From the beginning of May to the end of July this year, the average price of vegetables in Poland has been 1.8% higher than in the same period last year. According to Michał Majszczyk from Hiper-Com Poland, this small change is quite surprising, as this year the country has had to deal with dry weather at the turn of spring and summer. It is possible that retail chains do not want to risk a large increase in prices for fear of oversupply of goods that have a short shelf life, as cold storage would generate additional costs.
"The coronavirus outbreak and the Sunday trading ban resulted in less traffic in stores. They consciously focused on offering the lowest possible vegetable prices.
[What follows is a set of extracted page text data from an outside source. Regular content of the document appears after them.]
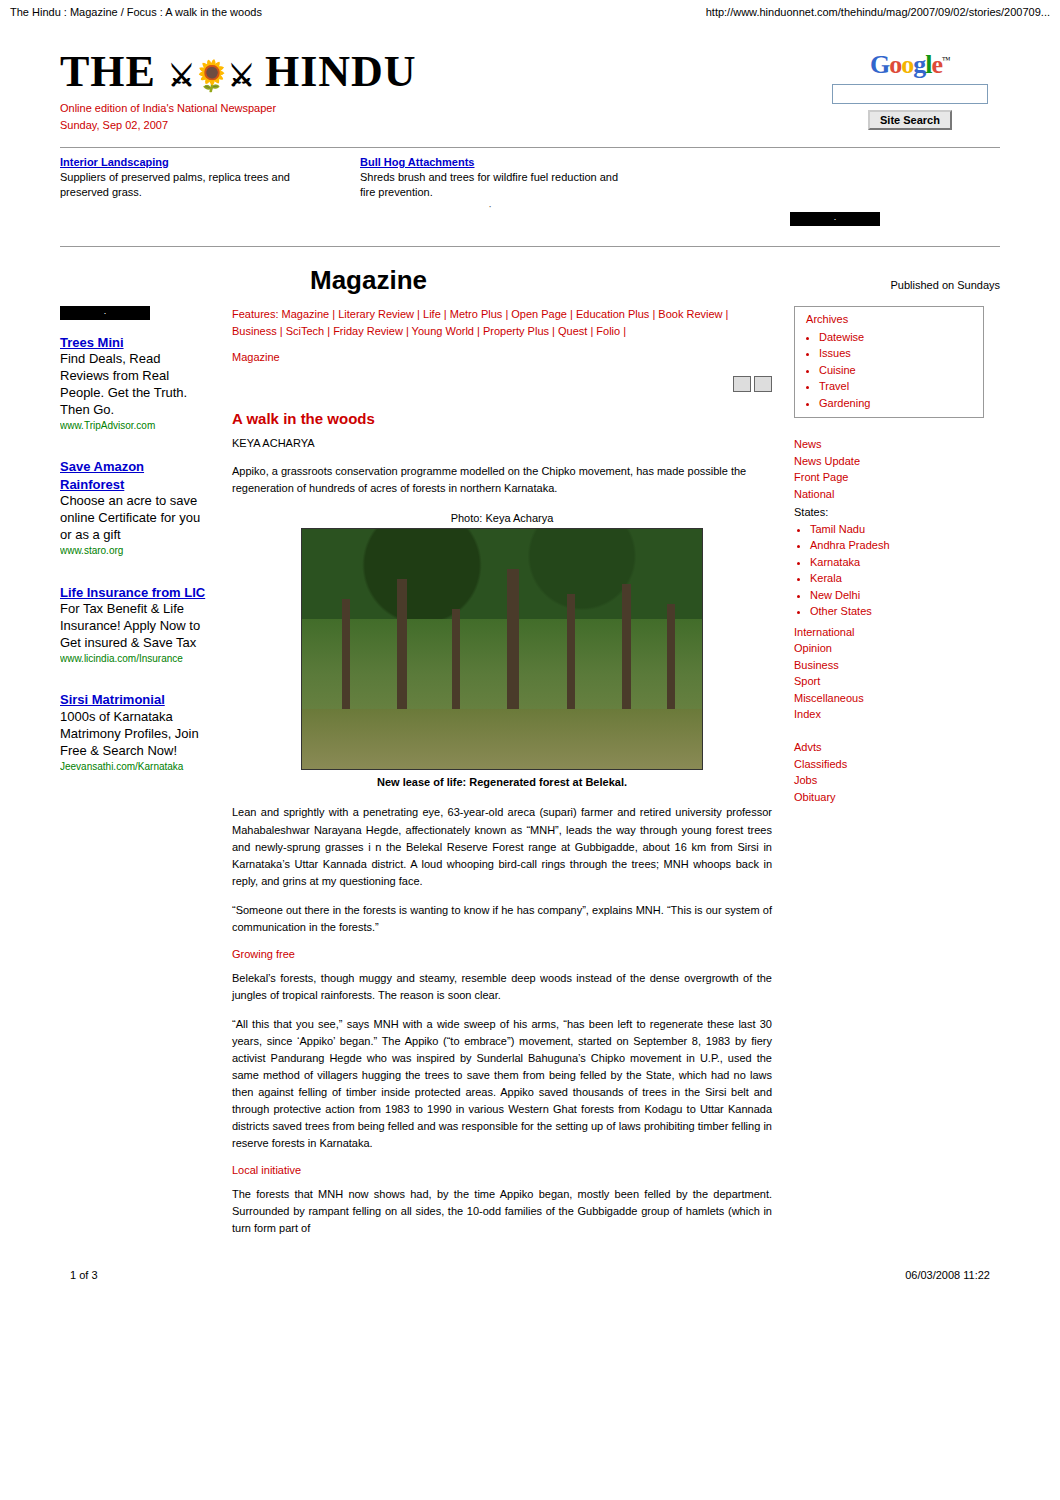The Hindu : Magazine / Focus : A walk in the woods
http://www.hinduonnet.com/thehindu/mag/2007/09/02/stories/200709...
THE ⚔🌻⚔ HINDU
Online edition of India's National Newspaper
Sunday, Sep 02, 2007
Google™
Site Search
Interior Landscaping
Suppliers of preserved palms, replica trees and preserved grass.
Bull Hog Attachments
Shreds brush and trees for wildfire fuel reduction and fire prevention.
·
·
Magazine
Published on Sundays
·
Trees Mini
Find Deals, Read Reviews from Real People. Get the Truth. Then Go.
www.TripAdvisor.com
Save Amazon Rainforest
Choose an acre to save online Certificate for you or as a gift
www.staro.org
Life Insurance from LIC
For Tax Benefit & Life Insurance! Apply Now to Get insured & Save Tax
www.licindia.com/Insurance
Sirsi Matrimonial
1000s of Karnataka Matrimony Profiles, Join Free & Search Now!
Jeevansathi.com/Karnataka
Features: Magazine | Literary Review | Life | Metro Plus | Open Page | Education Plus | Book Review | Business | SciTech | Friday Review | Young World | Property Plus | Quest | Folio |
Magazine
A walk in the woods
KEYA ACHARYA
Appiko, a grassroots conservation programme modelled on the Chipko movement, has made possible the regeneration of hundreds of acres of forests in northern Karnataka.
Photo: Keya Acharya
New lease of life: Regenerated forest at Belekal.
Lean and sprightly with a penetrating eye, 63-year-old areca (supari) farmer and retired university professor Mahabaleshwar Narayana Hegde, affectionately known as “MNH”, leads the way through young forest trees and newly-sprung grasses i n the Belekal Reserve Forest range at Gubbigadde, about 16 km from Sirsi in Karnataka’s Uttar Kannada district. A loud whooping bird-call rings through the trees; MNH whoops back in reply, and grins at my questioning face.
“Someone out there in the forests is wanting to know if he has company”, explains MNH. “This is our system of communication in the forests.”
Growing free
Belekal’s forests, though muggy and steamy, resemble deep woods instead of the dense overgrowth of the jungles of tropical rainforests. The reason is soon clear.
“All this that you see,” says MNH with a wide sweep of his arms, “has been left to regenerate these last 30 years, since ‘Appiko’ began.” The Appiko (“to embrace”) movement, started on September 8, 1983 by fiery activist Pandurang Hegde who was inspired by Sunderlal Bahuguna’s Chipko movement in U.P., used the same method of villagers hugging the trees to save them from being felled by the State, which had no laws then against felling of timber inside protected areas. Appiko saved thousands of trees in the Sirsi belt and through protective action from 1983 to 1990 in various Western Ghat forests from Kodagu to Uttar Kannada districts saved trees from being felled and was responsible for the setting up of laws prohibiting timber felling in reserve forests in Karnataka.
Local initiative
The forests that MNH now shows had, by the time Appiko began, mostly been felled by the department. Surrounded by rampant felling on all sides, the 10-odd families of the Gubbigadde group of hamlets (which in turn form part of
Archives
Datewise
Issues
Cuisine
Travel
Gardening
News
News Update
Front Page
National
States:
Tamil Nadu
Andhra Pradesh
Karnataka
Kerala
New Delhi
Other States
International
Opinion
Business
Sport
Miscellaneous
Index
Advts
Classifieds
Jobs
Obituary
1 of 3
06/03/2008 11:22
In this way, they wanted to encourage consumers to do their groceries there again and take away some customers from marketplaces and local markets, where it is more challenging to uphold the sanitary regulations," says Magdalena Szlehengier, Strategic Clients Manager at DNB Bank Polska.
As an expert from the BLIX Group adds, drops in average prices have been recorded for six out of the ten most promoted vegetables in stores. Beets have recorded the sharpest drop (18%), followed by such goods as onions (-15.7%), cabbage (-6.2%) and carrots (-5.9%). Meanwhile, potatoes (-1.3%) and peppers (-1.3%) are only slightly cheaper than before.
"The reason for the decline in products such as beets, onions, carrots etc. is the contrast with 2019, i.e. the rapid increase in prices. At that time, the drought was very unfavorable for the cultivation of open ground vegetables. This results in the reductions that we are currently observing," says an expert from DNB Bank Polska.